A sequence of opening and closing brackets is well-bracketed if we can pair up each opening bracket with a matching closing bracket in the usual sense. For instance, the sequences (), (()) and ()(()) are well-bracketed, while (, ()), (()(), and )( are not well-bracketed.
The nesting depth of a well-bracketed sequence tells us the maximum number of levels of inner matched brackets enclosed within outer matched brackets. For instance, the nesting depth of () and ()()() is 1, the nesting depth of (()) and ()(()) is 2, the nesting depth of ((())) is 3, and so on.
Given a well-bracketed sequence, we are interested in computing the following:
The nesting depth, and the first position where it occurs–this will be the position of the first opening bracket at this nesting depth, where the positions are numbered starting with 1.
The maximum number of symbols between any pair of matched brackets, including both the outer brackets, and the first position where this occurs–that is, the position of the first opening bracket of this segment.
For instance, the nesting depth of ()(())()(()())(()()) is 2 and the first position where this occurs is 4. The opening bracket at position 10 is also at nesting depth 2 but we have to report the first position where this occurs, which is 4.
In this sequence, the maximum number of symbols between a pair of matched bracket is 6, starting at position 9. There is another such sequence of length 6 starting at position 15, but this is not the first such position.
The input consists of two lines. The first line is a single integer N, the length of the bracket sequence. Positions in the sequence are numbered 1,2,…,N. The second line is a sequence of N space-separated integers that encode the bracket expression as follows: 1 denotes an opening bracket ( and 2 denotes a closing bracket ). Nothing other than 1 or 2 appears in the second line of input and the corresponding expression is guaranteed to be well-bracketed.

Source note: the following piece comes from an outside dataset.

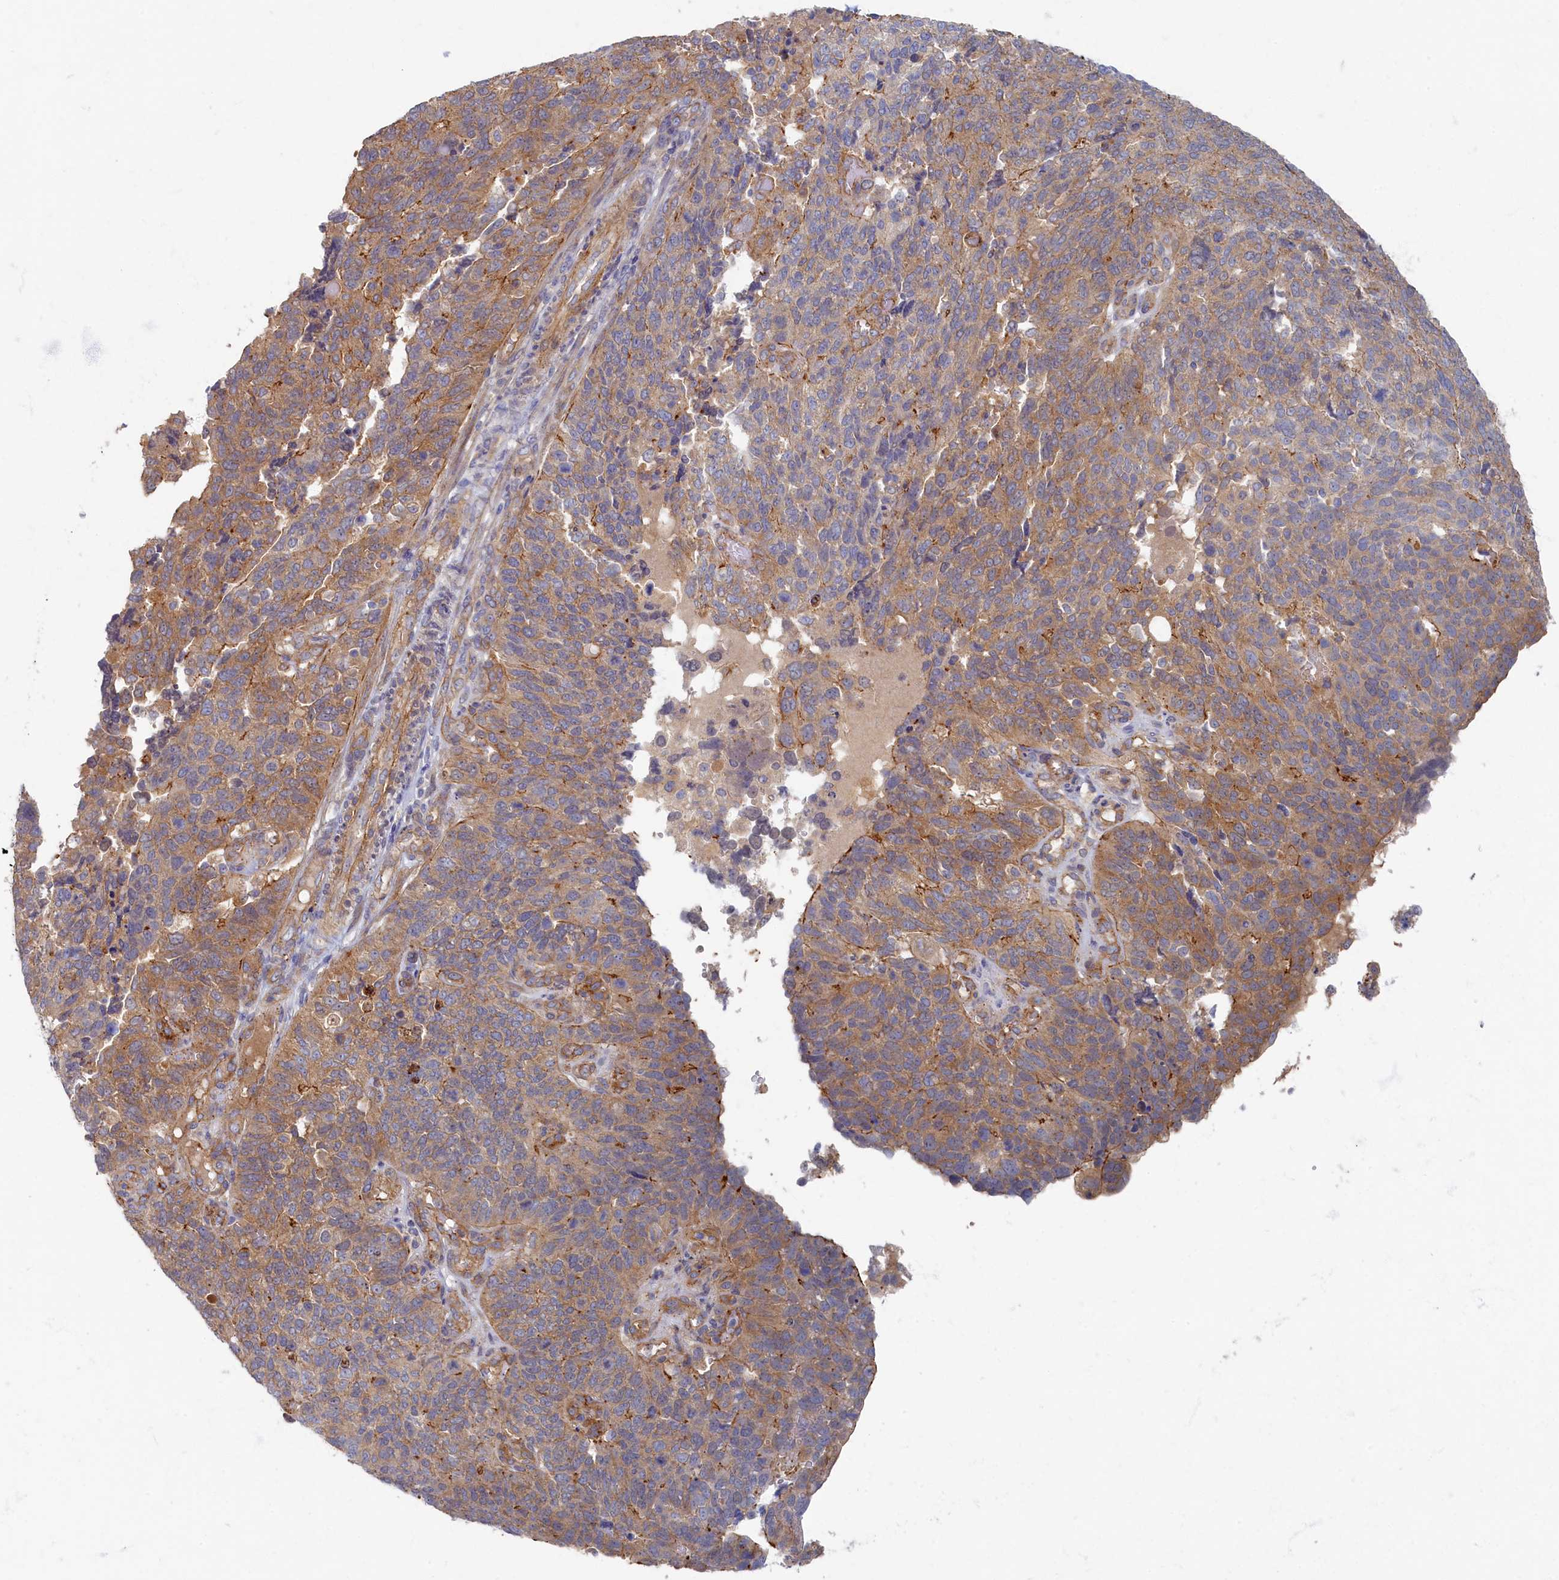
{"staining": {"intensity": "moderate", "quantity": ">75%", "location": "cytoplasmic/membranous"}, "tissue": "endometrial cancer", "cell_type": "Tumor cells", "image_type": "cancer", "snomed": [{"axis": "morphology", "description": "Adenocarcinoma, NOS"}, {"axis": "topography", "description": "Endometrium"}], "caption": "Brown immunohistochemical staining in human endometrial adenocarcinoma shows moderate cytoplasmic/membranous expression in approximately >75% of tumor cells.", "gene": "PSMG2", "patient": {"sex": "female", "age": 66}}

Your program should print 4 space-separated integers in a line, denoting the four quantities asked for in the following order: nesting depth, first position that achieves the nesting depth, length of the maximum sequence between matching brackets and the first position where such a maximum length sequence occurs.
You may assume that 2 ≤ N ≤ 10^{5}. In 30% of the test cases, 2 ≤ N ≤ 10^{3}.
20 1 2 1 1 2 2 1 2 1 1 2 1 2 2 1 1 2 1 2 2
2 4 6 9
The time limit for this task is 1 second. The memory limit is 32MB.